Congratulations on getting TextSpeaker to speak via FreeTTS. But we can do better: let's use our knowledge of Java Speech and FreeTTS to build Speaker, an assistive technology that lets the blind hear their GUIs.

Let Me Hear You Speak

Speaker depends on Java's Accessibility API and Sun's Java Accessibility Utilities. The Accessibility API lets you make your Java GUIs accessible to assistive technologies--specialized tools that help people interact with GUIs. Voice synthesizers and voice recognizers are perhaps the most common examples of assistive technologies.

Little (if anything) needs to be done to make GUIs based on standard Swing components accessible to Speaker. Because AWT-based GUIs are not accessible to Speaker, I have prepared the code fragment below to show you how to make an AWT Checkbox component accessible:

CheckboxGroup cbg = new CheckboxGroup ();
Checkbox cb = new Checkbox ("Over 65", cbg, true);
cb.getAccessibleContext ().
  setAccessibleName ("Over 65");

The getAccessibleContext() method returns a javax.swing.AccessibleContext object. That object bundles component information that any assistive technology can query. Because AWT components do not provide accessible information, setAccessibleName() provides a name for Speaker to access. This name can be accessed from Speaker by invoking the companion getAccessibleName() method.

## To do
Name every Java method that the Speaker passage mentions, in the prose or in its code fragment. The rows that follow are separate material and have no connection to the Speaker passage.

## Exercise data
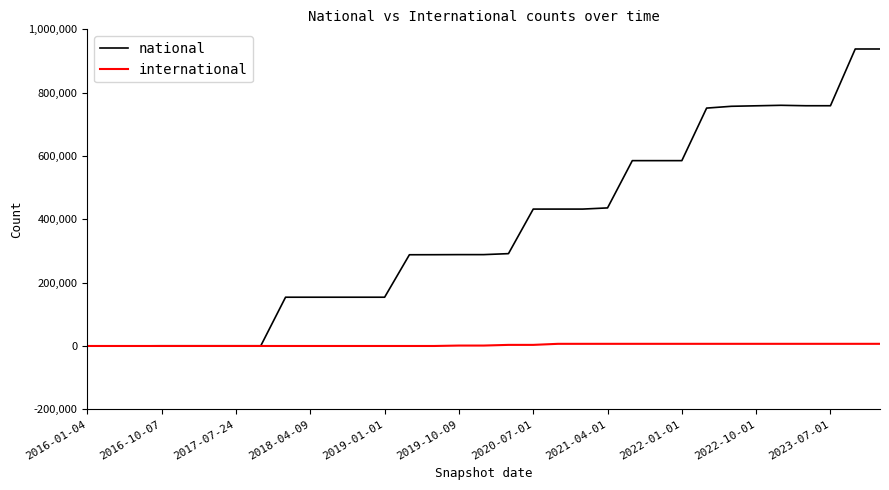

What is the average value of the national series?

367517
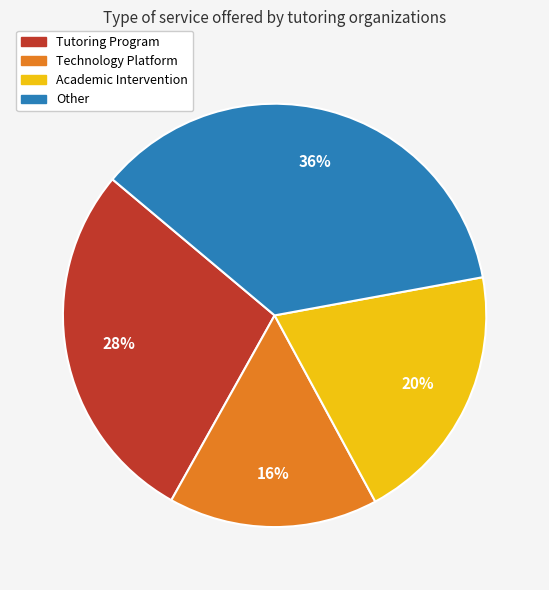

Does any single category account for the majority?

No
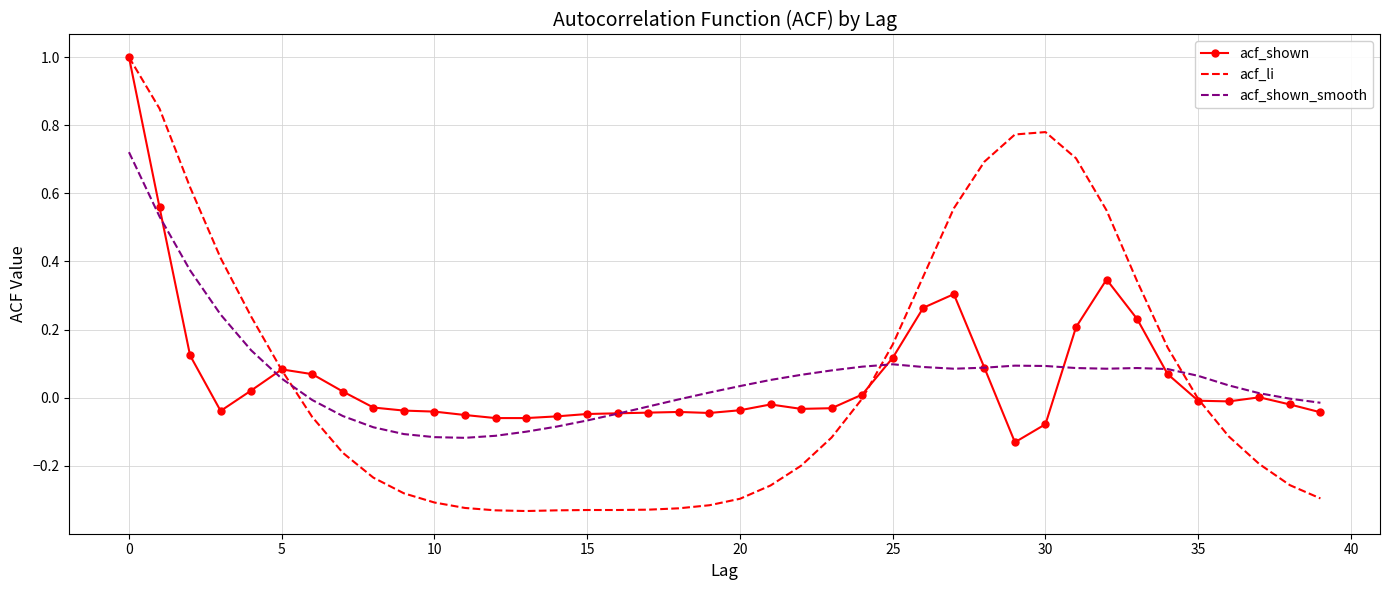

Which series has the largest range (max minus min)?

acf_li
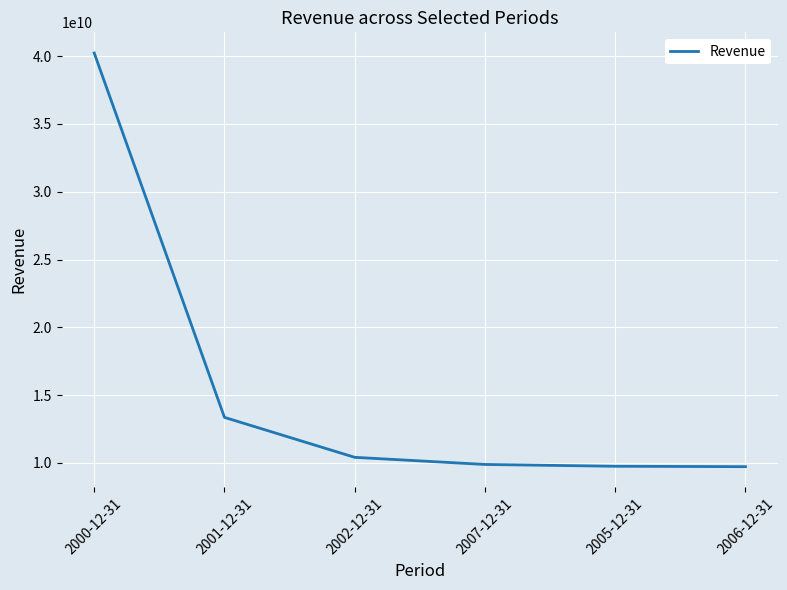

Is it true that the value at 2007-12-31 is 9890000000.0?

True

---

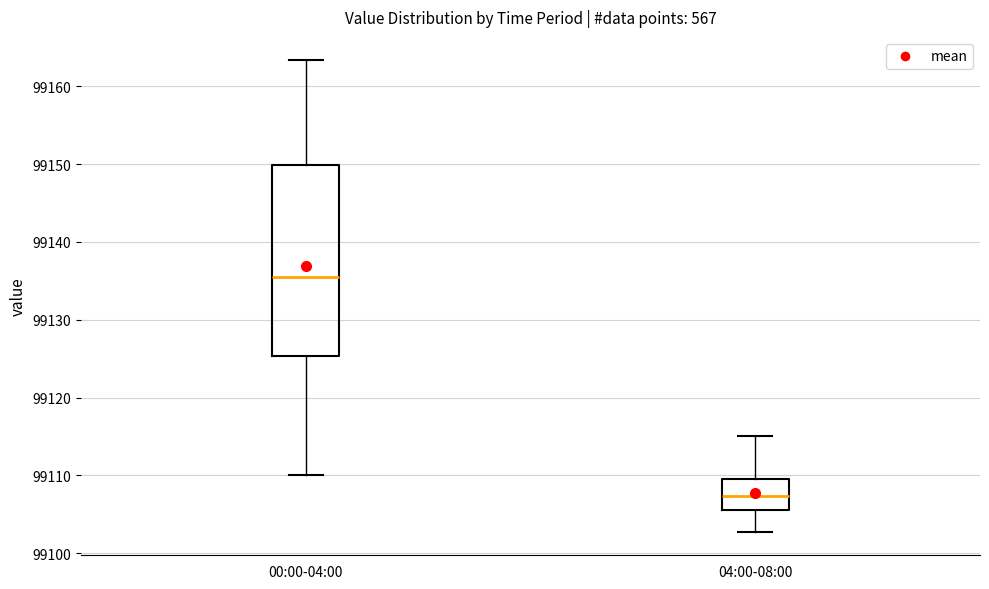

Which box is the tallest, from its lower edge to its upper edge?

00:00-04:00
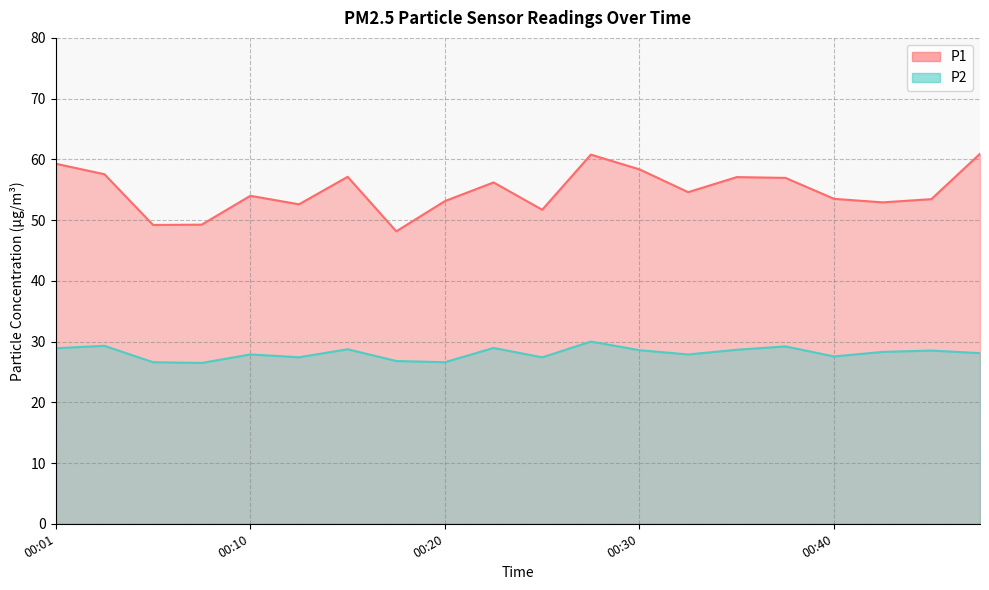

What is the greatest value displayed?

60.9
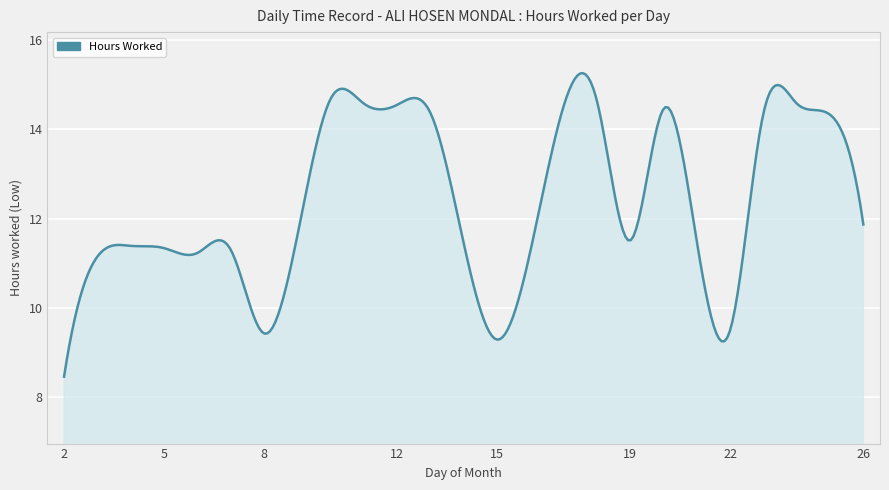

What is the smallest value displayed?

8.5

## Solution for this exercise
getAccessibleContext(), setAccessibleName(), getAccessibleName()